Data entries:
|---|

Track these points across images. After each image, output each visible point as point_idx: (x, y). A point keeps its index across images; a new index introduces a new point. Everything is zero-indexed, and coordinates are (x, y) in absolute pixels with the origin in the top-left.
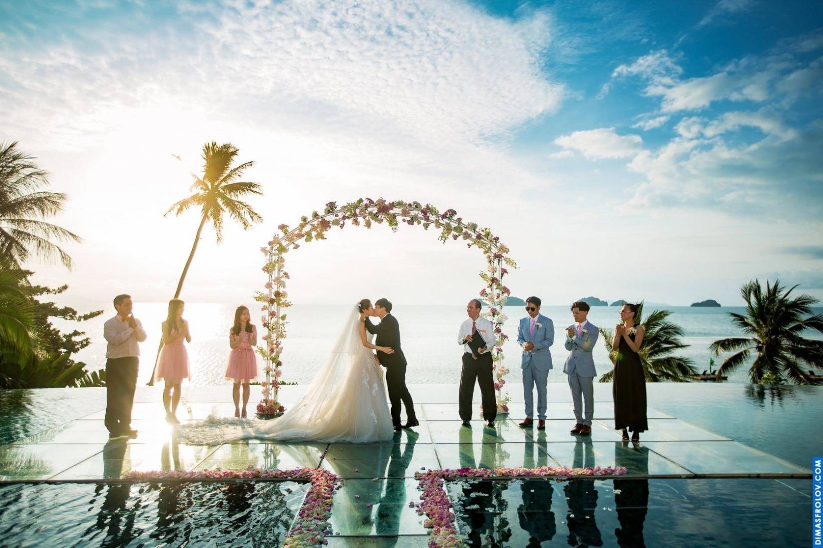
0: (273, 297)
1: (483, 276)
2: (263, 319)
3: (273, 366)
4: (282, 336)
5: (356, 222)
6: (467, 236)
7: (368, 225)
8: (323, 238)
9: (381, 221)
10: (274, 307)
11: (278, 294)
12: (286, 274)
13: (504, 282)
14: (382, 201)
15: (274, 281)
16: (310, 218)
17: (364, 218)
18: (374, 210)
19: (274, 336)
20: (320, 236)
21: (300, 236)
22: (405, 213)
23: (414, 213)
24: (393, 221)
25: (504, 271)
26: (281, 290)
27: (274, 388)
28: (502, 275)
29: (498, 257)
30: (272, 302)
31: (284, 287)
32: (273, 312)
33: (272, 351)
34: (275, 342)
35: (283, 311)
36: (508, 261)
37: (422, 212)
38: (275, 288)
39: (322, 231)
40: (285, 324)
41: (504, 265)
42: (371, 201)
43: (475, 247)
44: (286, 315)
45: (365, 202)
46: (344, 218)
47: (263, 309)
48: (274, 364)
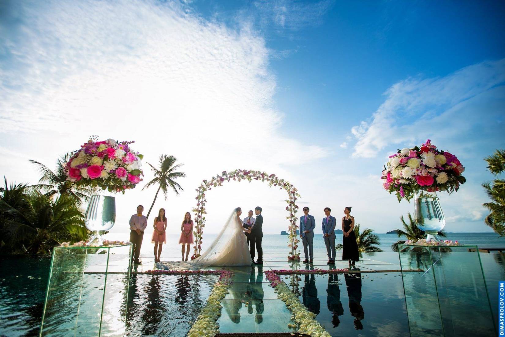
0: (200, 209)
1: (287, 201)
2: (195, 219)
3: (199, 239)
4: (203, 226)
5: (235, 179)
6: (280, 184)
7: (239, 180)
8: (221, 185)
9: (245, 179)
10: (200, 214)
11: (202, 208)
12: (205, 200)
13: (296, 204)
14: (245, 171)
15: (201, 203)
16: (216, 177)
17: (238, 177)
18: (242, 174)
19: (200, 226)
20: (220, 185)
21: (212, 184)
22: (254, 175)
23: (258, 175)
24: (250, 178)
25: (296, 199)
27: (199, 249)
28: (295, 200)
29: (293, 193)
30: (199, 211)
31: (205, 205)
32: (200, 216)
33: (199, 232)
34: (200, 229)
35: (203, 216)
36: (297, 194)
37: (261, 175)
38: (201, 206)
39: (221, 183)
40: (205, 221)
41: (296, 196)
42: (241, 171)
43: (283, 189)
44: (205, 217)
45: (238, 171)
46: (230, 177)
47: (195, 215)
48: (199, 238)
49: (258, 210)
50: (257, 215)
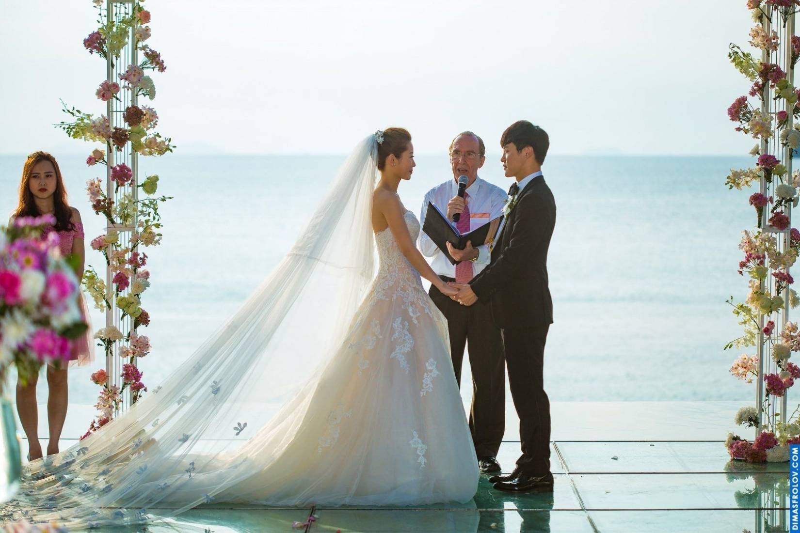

|---|

* [Task instructions]
Lay out every line of the rows above as a numbered list, skipping any blank lines. Leave the pictures out.

* [Exercise output]
1. Track these points across images. After each image, output each visible point as point_idx: (x, y). A point keeps its index across images; a new index introduces a new point. Everything is zero-indexed, and coordinates are (x, y) in absolute pixels with the origin in the top-left.
2. 0: (273, 297)
3. 1: (483, 276)
4. 2: (263, 319)
5. 3: (273, 366)
6. 4: (282, 336)
7. 5: (356, 222)
8. 6: (467, 236)
9. 7: (368, 225)
10. 8: (323, 238)
11. 9: (381, 221)
12. 10: (274, 307)
13. 11: (278, 294)
14. 12: (286, 274)
15. 13: (504, 282)
16. 14: (382, 201)
17. 15: (274, 281)
18. 16: (310, 218)
19. 17: (364, 218)
20. 18: (374, 210)
21. 19: (274, 336)
22. 20: (320, 236)
23. 21: (300, 236)
24. 22: (405, 213)
25. 23: (414, 213)
26. 24: (393, 221)
27. 25: (504, 271)
28. 26: (281, 290)
29. 27: (274, 388)
30. 28: (502, 275)
31. 29: (498, 257)
32. 30: (272, 302)
33. 31: (284, 287)
34. 32: (273, 312)
35. 33: (272, 351)
36. 34: (275, 342)
37. 35: (283, 311)
38. 36: (508, 261)
39. 37: (422, 212)
40. 38: (275, 288)
41. 39: (322, 231)
42. 40: (285, 324)
43. 41: (504, 265)
44. 42: (371, 201)
45. 43: (475, 247)
46. 44: (286, 315)
47. 45: (365, 202)
48. 46: (344, 218)
49. 47: (263, 309)
50. 48: (274, 364)
51. 0: (200, 209)
52. 1: (287, 201)
53. 2: (195, 219)
54. 3: (199, 239)
55. 4: (203, 226)
56. 5: (235, 179)
57. 6: (280, 184)
58. 7: (239, 180)
59. 8: (221, 185)
60. 9: (245, 179)
61. 10: (200, 214)
62. 11: (202, 208)
63. 12: (205, 200)
64. 13: (296, 204)
65. 14: (245, 171)
66. 15: (201, 203)
67. 16: (216, 177)
68. 17: (238, 177)
69. 18: (242, 174)
70. 19: (200, 226)
71. 20: (220, 185)
72. 21: (212, 184)
73. 22: (254, 175)
74. 23: (258, 175)
75. 24: (250, 178)
76. 25: (296, 199)
77. 27: (199, 249)
78. 28: (295, 200)
79. 29: (293, 193)
80. 30: (199, 211)
81. 31: (205, 205)
82. 32: (200, 216)
83. 33: (199, 232)
84. 34: (200, 229)
85. 35: (203, 216)
86. 36: (297, 194)
87. 37: (261, 175)
88. 38: (201, 206)
89. 39: (221, 183)
90. 40: (205, 221)
91. 41: (296, 196)
92. 42: (241, 171)
93. 43: (283, 189)
94. 44: (205, 217)
95. 45: (238, 171)
96. 46: (230, 177)
97. 47: (195, 215)
98. 48: (199, 238)
99. 49: (258, 210)
100. 50: (257, 215)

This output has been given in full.